Sous le papier journal déchiré par endroits, je devinais un étui rigide. Je le dégageai. C’était un cylindre de bois très fin recouvert d’un cuir pareil à une peau transparente et que le temps avait assombri, durci comme de la corne. Je n’avais vu ce genre d’objets que derrière les vitrines des musées, mais je pouvais le reconnaître. Il s’agissait d’un de ces tubes avec lesquels, il y a plus de deux mille ans et jusqu’au Moyen Age, on protégeait les écrits de quelque importance, lettres, déclarations officielles et administratives, et même les livres.
— Mais c’est précieux ! m’exclamai-je, ahuri. Je ne peux pas…
Elle balaya ma protestation en fermant les yeux.
— Vous lirez.
— Je ne peux pas emporter une chose aussi précieuse ! Vous devez…

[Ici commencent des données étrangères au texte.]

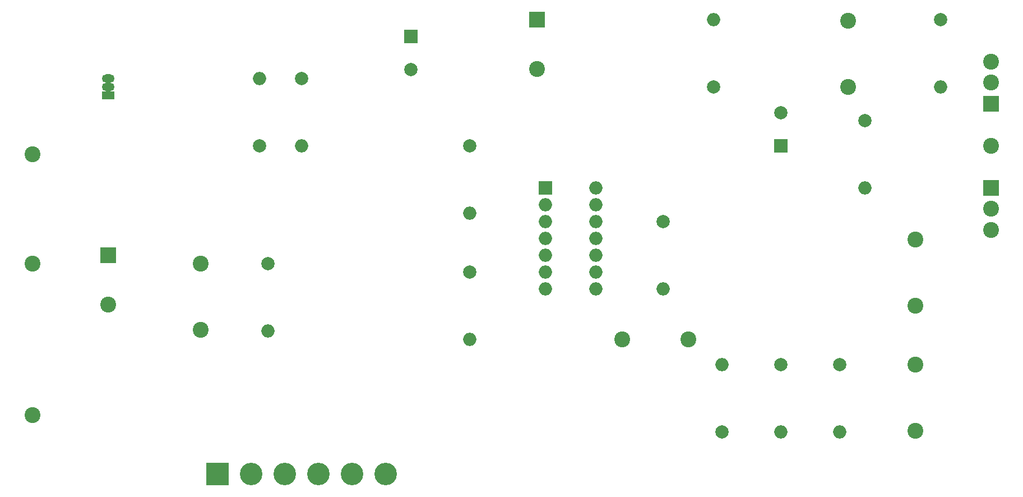
<source format=gbr>
G04 #@! TF.FileFunction,Soldermask,Bot*
%FSLAX46Y46*%
G04 Gerber Fmt 4.6, Leading zero omitted, Abs format (unit mm)*
G04 Created by KiCad (PCBNEW 4.0.7) date 03/22/19 11:19:21*
%MOMM*%
%LPD*%
G01*
G04 APERTURE LIST*
%ADD10C,0.100000*%
%ADD11R,2.000000X2.000000*%
%ADD12O,2.000000X2.000000*%
%ADD13C,2.000000*%
%ADD14R,2.398980X2.398980*%
%ADD15C,2.398980*%
%ADD16C,3.400000*%
%ADD17R,3.400000X3.400000*%
%ADD18C,2.400000*%
%ADD19O,1.900000X1.300000*%
%ADD20R,1.900000X1.300000*%
%ADD21R,2.400000X2.400000*%
G04 APERTURE END LIST*
D10*
D11*
X177800000Y-109220000D03*
D12*
X185420000Y-124460000D03*
X177800000Y-111760000D03*
X185420000Y-121920000D03*
X177800000Y-114300000D03*
X185420000Y-119380000D03*
X177800000Y-116840000D03*
X185420000Y-116840000D03*
X177800000Y-119380000D03*
X185420000Y-114300000D03*
X177800000Y-121920000D03*
X185420000Y-111760000D03*
X177800000Y-124460000D03*
X185420000Y-109220000D03*
D13*
X135890000Y-120650000D03*
D12*
X135890000Y-130810000D03*
D13*
X140970000Y-92710000D03*
D12*
X140970000Y-102870000D03*
D14*
X245110000Y-109220000D03*
D15*
X245110000Y-112395000D03*
X245110000Y-115570000D03*
D14*
X245110000Y-96520000D03*
D15*
X245110000Y-93345000D03*
X245110000Y-90170000D03*
D16*
X133350000Y-152400000D03*
X138430000Y-152400000D03*
D17*
X128270000Y-152400000D03*
D16*
X143510000Y-152400000D03*
X148590000Y-152400000D03*
X153670000Y-152400000D03*
D15*
X100330000Y-143510000D03*
X100330000Y-120650000D03*
X245110000Y-102870000D03*
D13*
X134620000Y-102870000D03*
D12*
X134620000Y-92710000D03*
D13*
X166370000Y-102870000D03*
D12*
X166370000Y-113030000D03*
D13*
X166370000Y-121920000D03*
D12*
X166370000Y-132080000D03*
D13*
X204470000Y-146050000D03*
D12*
X204470000Y-135890000D03*
D13*
X222250000Y-135890000D03*
D12*
X222250000Y-146050000D03*
D13*
X237490000Y-83820000D03*
D12*
X237490000Y-93980000D03*
D13*
X195580000Y-114300000D03*
D12*
X195580000Y-124460000D03*
D13*
X226060000Y-99060000D03*
D12*
X226060000Y-109220000D03*
D13*
X203200000Y-93980000D03*
D12*
X203200000Y-83820000D03*
D13*
X213360000Y-135890000D03*
D12*
X213360000Y-146050000D03*
D15*
X100330000Y-104140000D03*
D18*
X125730000Y-120650000D03*
X125730000Y-130650000D03*
X199390000Y-132080000D03*
X189390000Y-132080000D03*
X233680000Y-127000000D03*
X233680000Y-117000000D03*
X233680000Y-135890000D03*
X233680000Y-145890000D03*
X223520000Y-93980000D03*
X223520000Y-83980000D03*
D19*
X111760000Y-93980000D03*
X111760000Y-92710000D03*
D20*
X111760000Y-95250000D03*
D21*
X111760000Y-119380000D03*
D18*
X111760000Y-126880000D03*
D11*
X157480000Y-86360000D03*
D13*
X157480000Y-91360000D03*
D21*
X176530000Y-83820000D03*
D18*
X176530000Y-91320000D03*
D11*
X213360000Y-102870000D03*
D13*
X213360000Y-97870000D03*
M02*

</source>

— Tout y est. Vous reconnaîtrez la parole de celle que l’on a pas beaucoup écoutée en son temps.
— Marie ? Miryem de Nazareth ?
— Vous lirez, répéta-t-elle en se dirigeant vers la porte à petites secousses de son déambulateur, me congédiant cette fois sans réplique.
*
* *
Le journal qui protégeait l’étui se défit de lui-même, brûlé par le temps. Il me fallut batailler un peu pour retirer le capuchon. Le bois et le cuir trop sec menaçaient d’éclater sous mes doigts tremblants.
A l’intérieur, je trouvai une bande de parchemin enroulée sur elle-même, mais que l’on avait soigneusement protégée à l’aide d’une feuille de papier cristal.

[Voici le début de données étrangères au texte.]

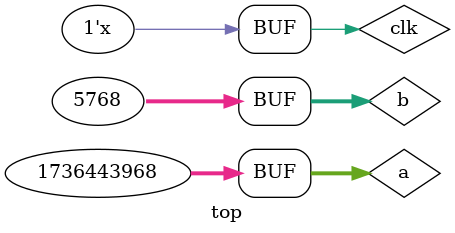
<source format=v>
/*
    Including the required modules
*/
`include "main.v"
/*
    A module that mutiplies two numbers represented in IEEE 754 format
*/
module top;

    /*
        Required registers and wires for the addition
    */
    reg [31:0] a, b;
    reg clk;
    wire [31:0] c;
    /*
        Module two multiply two numbers represented in IEEE 754 format
    */
    IEEEmultiply mul_01 (a, b, clk, c);

    always #5 clk = ~clk;

    initial begin
        clk = 1'b1;
        /*
            Infinity * Normal number
            a = inf
            b = 4.73871160175e-38
            actual product = inf
            c = inf
        */
        #0     a = 32'b01111111100000000000000000000000;   b = 32'b00000001100000010000000000000000;
        /*
            Zero * Infinity
            a = 0
            b = inf
            actual product = NaN
            c = NaN
        */
        #20    a = 32'b00000000000000000000000000000000;   b = 32'b01111111100000000000000000000000;
        /*
            Normal number * Normal number (without truncation)
            a = 2
            b = 32
            actual product = 64
            c = 64
        */
        #30    a = 32'b01000000000000000000000000000000;   b = 32'b01000010000000000000000000000000;
        /*
            Normal number * Normal number
            a = 1.32923813699e+36
            b = -3.33073482491e-23
            actual product = -4.4273398e+13
            c = -4.42733953024e+13
        */
        #25    a = 32'b01111011100000000000000001000000;   b = 32'b10011010001000010001000010000000;
        /*
            Normal number * Denormal number
            a = 1.20923019089e+24
            b = 9.41672568026e-41
            actual product = 1.1386989e-16
            c = 5.69349408237e-17
        */
        #30    a = 32'b01100111100000000000100001000000;   b = 32'b00000000000000010000011010000000;
        /*
            NaN * Normal number
            a = NaN
            b = 1.66733009839e-24
            actual product = NaN
            c = NaN
        */
        #50    a = 32'b01100111100000000000100001000000;   b = 32'b0000000000000000001011010001000;
    end

    initial begin
        $monitor($time, "\ta = %b\tb = %b\tprod = %b\t\n", a, b, c);
    end

endmodule

</source>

Le parchemin, déjà effrité sur les bords, collait à la pulpe de mes doigts dès que je le touchais. Je le déroulai sur le lit de l’hôtel, millimètre par millimètre, craignant à chaque instant de le voir se désagréger.
Le parchemin avait été malencontreusement plié. Des fragments de texte s’étaient détachés à l’endroit des pliures. Des taches d’humidité s’étaient mêlées à l’encre d’un brun passé. Par places, elles absorbaient les lignes d’une écriture petite et régulière. A première vue, je crus reconnaître l’alphabet cyrillique. Ce n’était qu’une illusion d’ignorant.
A ma surprise, à mesure que je déroulais le parchemin apparurent des feuillets de papier à petits carreaux. Eux aussi, le temps les avait jaunis, mais ils n’étaient vieux que de quelques décennies. Cette fois, je reconnus aussitôt la langue utilisée : le yiddish.